Data-Driven Simulation of Pedestrian Movement with Artificial Neural Network

• Main Authors: Weili Wang, Jiayu Rong, Qinqin Fan, Jingjing Zhang, Xin Han, Beihua Cong
• Format: Article
• Language: English
• Published: Hindawi-Wiley 2021-01-01
• Series: Journal of Advanced Transportation
• Online Access: http://dx.doi.org/10.1155/2021/5580910

To predict pedestrian movement is of vital importance in a wide range of applications. Recently, data-driven models are receiving increasing attention in pedestrian dynamics studies, demonstrating a great potential in enhancing simulation performance. This paper presents a pedestrian movement simulation model based on the artificial neural network, in which two submodels are, respectively, used to predict velocity displacement and velocity direction angle at each time step.

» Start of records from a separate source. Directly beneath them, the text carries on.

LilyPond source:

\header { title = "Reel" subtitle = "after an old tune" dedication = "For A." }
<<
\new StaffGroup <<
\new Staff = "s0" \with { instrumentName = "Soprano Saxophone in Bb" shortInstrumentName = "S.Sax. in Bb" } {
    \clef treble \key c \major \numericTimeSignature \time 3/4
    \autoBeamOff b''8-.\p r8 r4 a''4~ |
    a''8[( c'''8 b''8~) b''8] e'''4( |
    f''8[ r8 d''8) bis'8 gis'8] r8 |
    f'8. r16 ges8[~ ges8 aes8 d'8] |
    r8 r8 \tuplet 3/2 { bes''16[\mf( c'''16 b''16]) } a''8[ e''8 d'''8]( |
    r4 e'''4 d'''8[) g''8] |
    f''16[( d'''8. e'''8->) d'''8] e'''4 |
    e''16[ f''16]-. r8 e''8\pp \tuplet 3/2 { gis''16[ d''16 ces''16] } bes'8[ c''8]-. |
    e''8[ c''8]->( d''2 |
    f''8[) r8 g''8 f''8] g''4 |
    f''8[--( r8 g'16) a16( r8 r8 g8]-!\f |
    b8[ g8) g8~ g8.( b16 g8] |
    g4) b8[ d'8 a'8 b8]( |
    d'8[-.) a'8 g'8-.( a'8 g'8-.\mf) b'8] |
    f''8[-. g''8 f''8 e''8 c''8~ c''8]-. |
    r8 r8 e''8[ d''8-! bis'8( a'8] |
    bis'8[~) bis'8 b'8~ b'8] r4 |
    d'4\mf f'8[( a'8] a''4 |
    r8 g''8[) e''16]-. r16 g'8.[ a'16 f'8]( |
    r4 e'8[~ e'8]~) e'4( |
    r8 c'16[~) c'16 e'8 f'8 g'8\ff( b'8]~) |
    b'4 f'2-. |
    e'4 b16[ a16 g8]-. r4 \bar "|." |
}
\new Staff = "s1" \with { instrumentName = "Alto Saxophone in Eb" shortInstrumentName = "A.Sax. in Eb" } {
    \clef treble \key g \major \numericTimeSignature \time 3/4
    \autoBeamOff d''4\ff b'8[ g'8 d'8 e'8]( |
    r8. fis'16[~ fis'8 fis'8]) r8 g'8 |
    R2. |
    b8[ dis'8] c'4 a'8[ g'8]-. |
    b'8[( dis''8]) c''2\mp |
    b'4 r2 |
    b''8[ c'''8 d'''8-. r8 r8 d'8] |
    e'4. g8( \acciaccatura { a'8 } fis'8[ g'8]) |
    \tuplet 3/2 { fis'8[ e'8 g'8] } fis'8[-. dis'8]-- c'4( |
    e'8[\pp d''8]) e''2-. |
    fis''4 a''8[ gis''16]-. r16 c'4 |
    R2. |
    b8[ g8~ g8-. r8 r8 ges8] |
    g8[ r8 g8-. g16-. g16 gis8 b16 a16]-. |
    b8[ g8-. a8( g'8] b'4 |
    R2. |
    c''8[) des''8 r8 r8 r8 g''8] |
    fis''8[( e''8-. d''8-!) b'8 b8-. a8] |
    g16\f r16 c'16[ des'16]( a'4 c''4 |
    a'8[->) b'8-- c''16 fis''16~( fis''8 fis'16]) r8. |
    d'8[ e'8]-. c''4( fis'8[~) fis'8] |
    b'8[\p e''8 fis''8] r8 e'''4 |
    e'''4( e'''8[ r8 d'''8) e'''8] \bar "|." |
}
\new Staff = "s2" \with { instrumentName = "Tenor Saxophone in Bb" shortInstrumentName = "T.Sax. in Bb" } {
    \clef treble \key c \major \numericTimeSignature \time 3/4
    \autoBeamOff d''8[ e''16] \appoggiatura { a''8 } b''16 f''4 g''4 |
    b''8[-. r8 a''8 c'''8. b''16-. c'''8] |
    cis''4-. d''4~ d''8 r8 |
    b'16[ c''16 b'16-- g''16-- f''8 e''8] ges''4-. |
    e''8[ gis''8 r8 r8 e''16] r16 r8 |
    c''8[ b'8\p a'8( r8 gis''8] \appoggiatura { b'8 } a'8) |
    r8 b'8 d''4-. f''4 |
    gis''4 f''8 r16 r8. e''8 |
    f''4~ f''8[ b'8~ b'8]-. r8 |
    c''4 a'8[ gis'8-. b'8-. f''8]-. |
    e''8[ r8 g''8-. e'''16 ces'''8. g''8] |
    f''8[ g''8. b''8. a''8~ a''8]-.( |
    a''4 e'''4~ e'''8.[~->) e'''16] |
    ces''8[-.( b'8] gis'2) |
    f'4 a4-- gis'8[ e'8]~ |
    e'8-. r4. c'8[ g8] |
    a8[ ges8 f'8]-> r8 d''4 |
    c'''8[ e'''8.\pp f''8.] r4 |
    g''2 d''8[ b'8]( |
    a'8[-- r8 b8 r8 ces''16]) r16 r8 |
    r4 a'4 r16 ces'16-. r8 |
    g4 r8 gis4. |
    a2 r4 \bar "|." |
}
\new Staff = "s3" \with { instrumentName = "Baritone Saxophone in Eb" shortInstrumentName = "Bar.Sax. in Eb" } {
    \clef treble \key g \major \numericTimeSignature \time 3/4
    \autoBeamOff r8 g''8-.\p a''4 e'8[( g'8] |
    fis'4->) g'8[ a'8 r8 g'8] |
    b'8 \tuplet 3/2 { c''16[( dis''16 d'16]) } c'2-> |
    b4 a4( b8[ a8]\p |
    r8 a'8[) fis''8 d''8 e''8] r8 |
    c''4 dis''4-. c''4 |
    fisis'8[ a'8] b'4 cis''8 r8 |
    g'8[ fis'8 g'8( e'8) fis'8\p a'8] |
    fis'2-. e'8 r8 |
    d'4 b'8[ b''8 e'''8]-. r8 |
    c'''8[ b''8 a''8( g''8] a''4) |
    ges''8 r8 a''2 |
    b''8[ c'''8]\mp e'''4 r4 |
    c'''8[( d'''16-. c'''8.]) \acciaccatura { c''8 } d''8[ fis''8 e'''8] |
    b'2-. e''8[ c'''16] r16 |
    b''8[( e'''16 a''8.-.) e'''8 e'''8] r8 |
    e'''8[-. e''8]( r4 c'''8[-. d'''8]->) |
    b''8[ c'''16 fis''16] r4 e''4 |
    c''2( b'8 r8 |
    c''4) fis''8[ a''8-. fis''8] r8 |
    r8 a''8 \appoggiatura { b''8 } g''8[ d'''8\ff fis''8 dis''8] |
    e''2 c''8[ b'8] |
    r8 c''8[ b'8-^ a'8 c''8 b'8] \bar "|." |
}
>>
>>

Destination information, the pedestrian’s historical movement information, neighboring pedestrians, and environmental obstacles within a semicircular-shaped perception area are used as inputs to learn pedestrian movement behavioral rules. In the velocity direction angle submodel, a novel division method on pedestrian’s perception area is adopted. Specifically, perception radius is divided into several bands, and perception angle range is divided into a number of sectors, establishing a weighted spatial matrix to represent varied influences of neighboring pedestrians and obstacles. Experiments on two typical scenarios, the unidirectional flow and bidirectional flow in a long straight corridor, were conducted to obtain pedestrian movement datasets. Then, a series of simulation cases were conducted to investigate the proper values for critical parameters, including perception radius, perception angle division, weights of the spatial matrix, and historical movement adoption. In comparison of pedestrian trajectory between simulation results and real data, the mean trajectory error (MTE) and mean destination error (MDE) are, respectively, 0.114 m and 0.171 m in the unidirectional flow scenario, which are, respectively, 0.204 m and 0.362 m in the bidirectional flow scenario. In addition, the fundamental diagram representing density-velocity and density-flow relationships in simulation results agree well with that in real data. The results demonstrate great capacity and credibility of the presented model in simulating pedestrian movement in real applications.